Been having a bit of a rough week. Maybe it’s the stories out of Florida, the lives ended so tragically and senselessly. Or maybe it’s feeling like it’s two steps forward and 10 steps back when it comes to the treatment women receive at the hands of the Just Us system. Mainly though, it’s been feeling even more depressed and lonely these days.
Can’t really put a major finger on why. Part of it might have to do with the fact that June 21 would have been (should have been) Mr. Scribe’s 65th birthday. 65 always has felt like a major milestone in life; back in January of 2020 I thought I’d be spending the first 6 months of this year helping him maneuver the Medicare system, possibly discussing whether to go ahead and start taking Social Security even at only about 80% of total benefits (full 100% wouldn’t be until 67 years and 4 months). I had started watching the Medicare ads on TV carefully, thinking about sending for the information towards the end of the year. May 3, 2020 changed all that...the night he went to the grocery store and never came home, dead of a heart attack.

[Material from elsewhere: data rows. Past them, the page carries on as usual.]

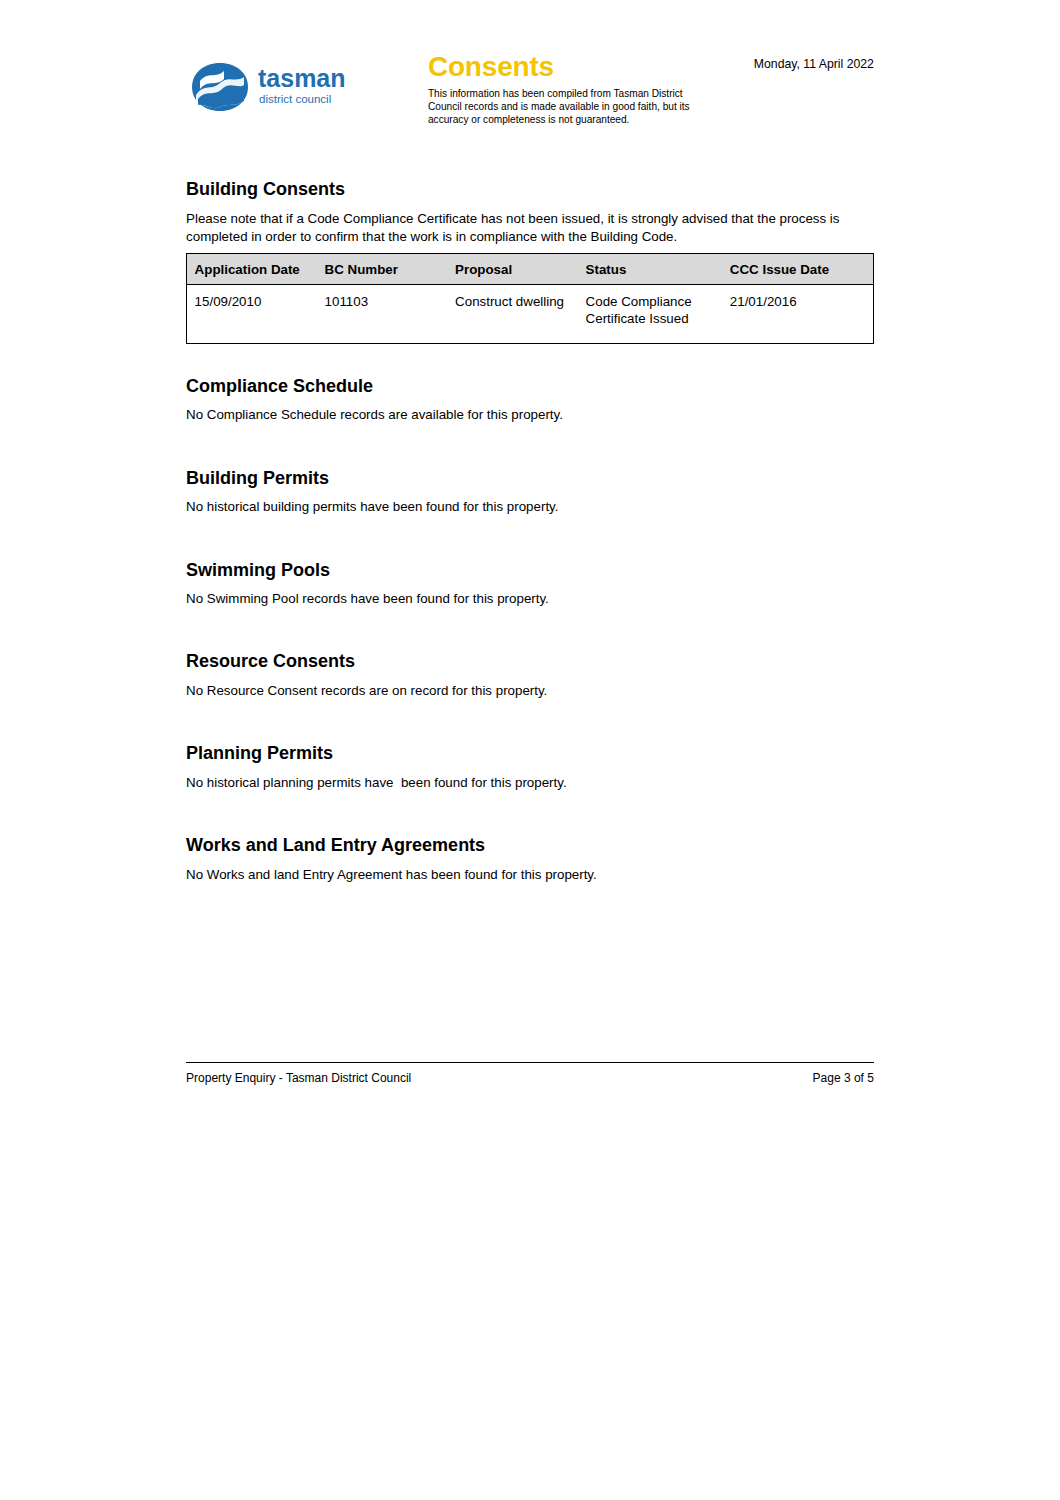tasman district council
Consents
This information has been compiled from Tasman District Council records and is made available in good faith, but its accuracy or completeness is not guaranteed.
Monday, 11 April 2022
Building Consents
Please note that if a Code Compliance Certificate has not been issued, it is strongly advised that the process is completed in order to confirm that the work is in compliance with the Building Code.
| Application Date | BC Number | Proposal | Status | CCC Issue Date |
| --- | --- | --- | --- | --- |
| 15/09/2010 | 101103 | Construct dwelling | Code Compliance Certificate Issued | 21/01/2016 |
Compliance Schedule
No Compliance Schedule records are available for this property.
Building Permits
No historical building permits have been found for this property.
Swimming Pools
No Swimming Pool records have been found for this property.
Resource Consents
No Resource Consent records are on record for this property.
Planning Permits
No historical planning permits have been found for this property.
Works and Land Entry Agreements
No Works and land Entry Agreement has been found for this property.
Property Enquiry - Tasman District Council
Page 3 of 5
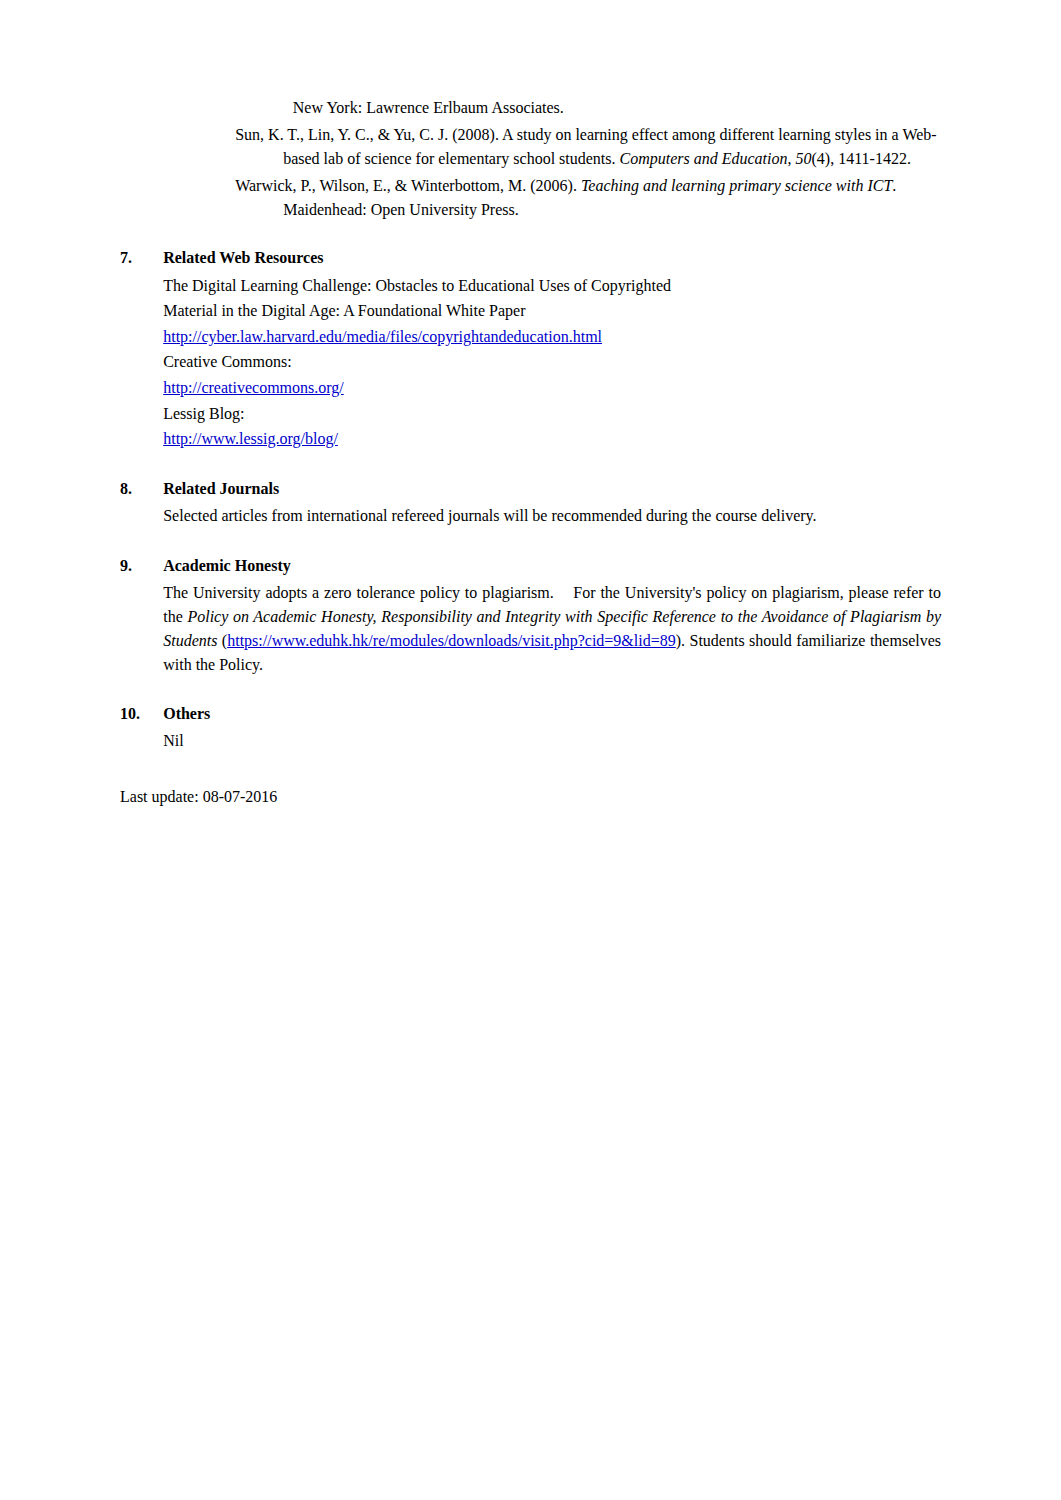New York: Lawrence Erlbaum Associates.
Sun, K. T., Lin, Y. C., & Yu, C. J. (2008). A study on learning effect among different learning styles in a Web-based lab of science for elementary school students. Computers and Education, 50(4), 1411-1422.
Warwick, P., Wilson, E., & Winterbottom, M. (2006). Teaching and learning primary science with ICT. Maidenhead: Open University Press.
7. Related Web Resources
The Digital Learning Challenge: Obstacles to Educational Uses of Copyrighted
Material in the Digital Age: A Foundational White Paper
http://cyber.law.harvard.edu/media/files/copyrightandeducation.html
Creative Commons:
http://creativecommons.org/
Lessig Blog:
http://www.lessig.org/blog/
8. Related Journals
Selected articles from international refereed journals will be recommended during the course delivery.
9. Academic Honesty
The University adopts a zero tolerance policy to plagiarism. For the University's policy on plagiarism, please refer to the Policy on Academic Honesty, Responsibility and Integrity with Specific Reference to the Avoidance of Plagiarism by Students (https://www.eduhk.hk/re/modules/downloads/visit.php?cid=9&lid=89). Students should familiarize themselves with the Policy.
10. Others
Nil
Last update: 08-07-2016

Nights are the worst time of day for me — during the day, we do have activities and there are people around. Once 8pm or thereabout hits, things get really quiet; I spend the time alone in my apartment and pretty much in my own head, a perilous spot. I’m reminded of my state when I have to get my own bottle of water for my bedside and check the door to make sure it’s locked...both tasks that Mr. Scribe performed every evening like clockwork throughout our marriage.
I know this too will pass...I’ll adjust and move forward. But right now it still hurts, even 14 months after he left me.
Hope things are going a bit better by you folks...then again, you’ve got your own issues or you wouldn’t be here. As Spider Robinson writes in Callahan’s Crosstime Saloon:
Just as there are Laws of Conservation of Matter and Energy, so there are in fact Laws of Conservation of Pain and Joy. Neither can ever be created or destroyed.
But one can be converted into the other.
Let’s try some conversions tonight...WYFP?